I have to admit that I have been re-thinking some long-held positions I have had.  That, I suppose, comes from being a pastor/teacher.  Everything you teach has to be researched.  And eventually you come to places where you have to re-evaluate your own ideas.  It isn't always pleasant.  Sometimes it is downright depressing or even frightening.  But I feel it is a duty of life since an unexamined one is not worth the lack of effort.

I have been struggling with the ideas of tolerance.  The word is a catch all for people these days - especially people who also wish to advocate peaceful coexistence.  But are the two really the same?  Coexistence doesn't necessarily mean tolerance, and tolerance doesn't lead to coexistence.  I would feel that coexistence (itself a popular bumper sticker with regard to world religions) is a great ideal.  Our collective religious histories demonstrate that we have been reluctant to coexist but have also learned how to do so - sometimes right next to each other.  It is something of a live and let live point of view.

Tolerance, though, does not mean blanket acceptance.  It is often utilized this way, however.  That is dangerous.  Because tolerance can foster inaction and allow some very nasty things to take place.  It isn't that tolerance is a bad idea.  The issue that I mean is using tolerance as a means to argue for a laissez faire approach to (in this particular instance) religion.  While I understand the intention, one need only look at the crisis with the IS to see that tolerance of them does not reciprocate tolerance.  Likewise, to tolerate their actions is to allow their murderous, history denying mentality that is a dangerous ideology.

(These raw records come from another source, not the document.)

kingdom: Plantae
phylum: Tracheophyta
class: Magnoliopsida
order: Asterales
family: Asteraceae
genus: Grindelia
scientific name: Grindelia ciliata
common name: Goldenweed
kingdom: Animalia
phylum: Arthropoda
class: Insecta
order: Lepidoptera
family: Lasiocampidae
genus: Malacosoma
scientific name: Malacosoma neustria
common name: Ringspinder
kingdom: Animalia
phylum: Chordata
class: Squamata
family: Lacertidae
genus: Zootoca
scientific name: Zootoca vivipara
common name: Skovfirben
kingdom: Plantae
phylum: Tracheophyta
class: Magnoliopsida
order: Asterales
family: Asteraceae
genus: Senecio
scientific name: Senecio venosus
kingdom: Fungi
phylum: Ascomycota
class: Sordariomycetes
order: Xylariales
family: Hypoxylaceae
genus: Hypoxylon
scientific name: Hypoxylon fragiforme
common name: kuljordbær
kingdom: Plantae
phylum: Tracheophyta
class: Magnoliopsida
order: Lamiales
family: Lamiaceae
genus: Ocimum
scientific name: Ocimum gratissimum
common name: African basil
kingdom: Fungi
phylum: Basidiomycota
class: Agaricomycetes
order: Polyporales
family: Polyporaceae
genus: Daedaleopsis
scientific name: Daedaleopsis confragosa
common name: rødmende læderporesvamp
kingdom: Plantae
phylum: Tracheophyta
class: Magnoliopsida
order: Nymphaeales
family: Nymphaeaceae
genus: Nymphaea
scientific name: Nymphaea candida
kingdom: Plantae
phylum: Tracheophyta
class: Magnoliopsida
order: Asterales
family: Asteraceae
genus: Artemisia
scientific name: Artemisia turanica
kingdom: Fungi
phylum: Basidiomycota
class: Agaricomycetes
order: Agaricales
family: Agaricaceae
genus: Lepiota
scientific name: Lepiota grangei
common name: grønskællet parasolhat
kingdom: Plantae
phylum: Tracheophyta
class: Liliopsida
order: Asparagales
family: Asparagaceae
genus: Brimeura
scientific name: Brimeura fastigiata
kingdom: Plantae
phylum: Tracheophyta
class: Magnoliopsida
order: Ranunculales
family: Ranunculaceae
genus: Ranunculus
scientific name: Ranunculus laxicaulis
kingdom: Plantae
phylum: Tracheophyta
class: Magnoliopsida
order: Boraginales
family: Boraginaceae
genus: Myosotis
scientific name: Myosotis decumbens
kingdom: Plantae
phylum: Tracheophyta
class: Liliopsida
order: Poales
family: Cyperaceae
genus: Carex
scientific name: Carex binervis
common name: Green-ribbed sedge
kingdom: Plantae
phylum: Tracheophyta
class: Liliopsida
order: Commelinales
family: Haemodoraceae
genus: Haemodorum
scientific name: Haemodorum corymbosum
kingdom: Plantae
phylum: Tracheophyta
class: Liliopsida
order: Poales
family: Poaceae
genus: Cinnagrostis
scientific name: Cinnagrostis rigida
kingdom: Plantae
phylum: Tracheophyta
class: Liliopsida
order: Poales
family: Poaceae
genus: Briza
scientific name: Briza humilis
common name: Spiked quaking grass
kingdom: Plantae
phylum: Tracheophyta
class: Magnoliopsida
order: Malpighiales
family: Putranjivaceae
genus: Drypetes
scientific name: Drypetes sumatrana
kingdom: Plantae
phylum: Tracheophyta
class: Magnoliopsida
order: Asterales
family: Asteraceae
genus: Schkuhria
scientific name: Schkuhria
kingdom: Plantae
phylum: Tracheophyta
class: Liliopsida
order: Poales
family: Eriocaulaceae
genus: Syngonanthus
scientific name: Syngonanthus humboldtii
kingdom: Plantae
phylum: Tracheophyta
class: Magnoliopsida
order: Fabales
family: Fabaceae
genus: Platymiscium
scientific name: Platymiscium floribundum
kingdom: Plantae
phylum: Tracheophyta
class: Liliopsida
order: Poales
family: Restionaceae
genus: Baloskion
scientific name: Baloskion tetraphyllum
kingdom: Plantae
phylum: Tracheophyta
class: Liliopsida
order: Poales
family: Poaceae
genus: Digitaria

The struggle then becomes one of coexistence and tolerance.  There have to be certain basic guidelines that inform our coexistence.  It also means that the idea of everyone being welcome to the table cannot be a reality.  It may be the purview of God, and a Utopian idea, but it is not a feasible or even tenable idea, it would seem, for humanity.  

This has to do with the fact that coexistence holds a level of accountability and respect for the other that tolerance does not.  Tolerance may actually (if defined as blanket acceptance) be more respectful of the other at the detriment to self.  We will, for example, allow someone to preach hate while refusing to be involved, even if that hatred is aimed at us.  Hey, we have to get along right?

Right.  And as such, we can't just tolerate everything.  Conservatives would use this as an argument against homosexuals, perhaps,  Liberals would use this as a means to limit trade perhaps.  Religiously, though, it comes from a place of moral obligation.  We cannot allow fanaticism and extremism to define coexistence.  Coexistence might well define extremism and what we cannot tolerate.

Of course in this litigious society, those definitions are the fights we will die for - or certainly sue over.  Therein lies the rub.  To coexist is to define what is appropriate.  That conversation has to come from a place of respect.  To simply tolerate would be to allow which might endanger oneself or others.

So to be an advocate for coexistence is not the same as being an advocate for blanket tolerance.  It simply cannot be.  Blanket tolerance is irresponsible and potentially dangerous.  So perhaps an all-inclusive welcome isn't as smart or as noble as we think.  Maybe we do need to have clear definitions.  Of course most religions can't agree on that internally, so external interfaith communities might be a far fetched idea anyway.  I'm not sure.

I have no real concluding point here.  I am just musing over some ideas.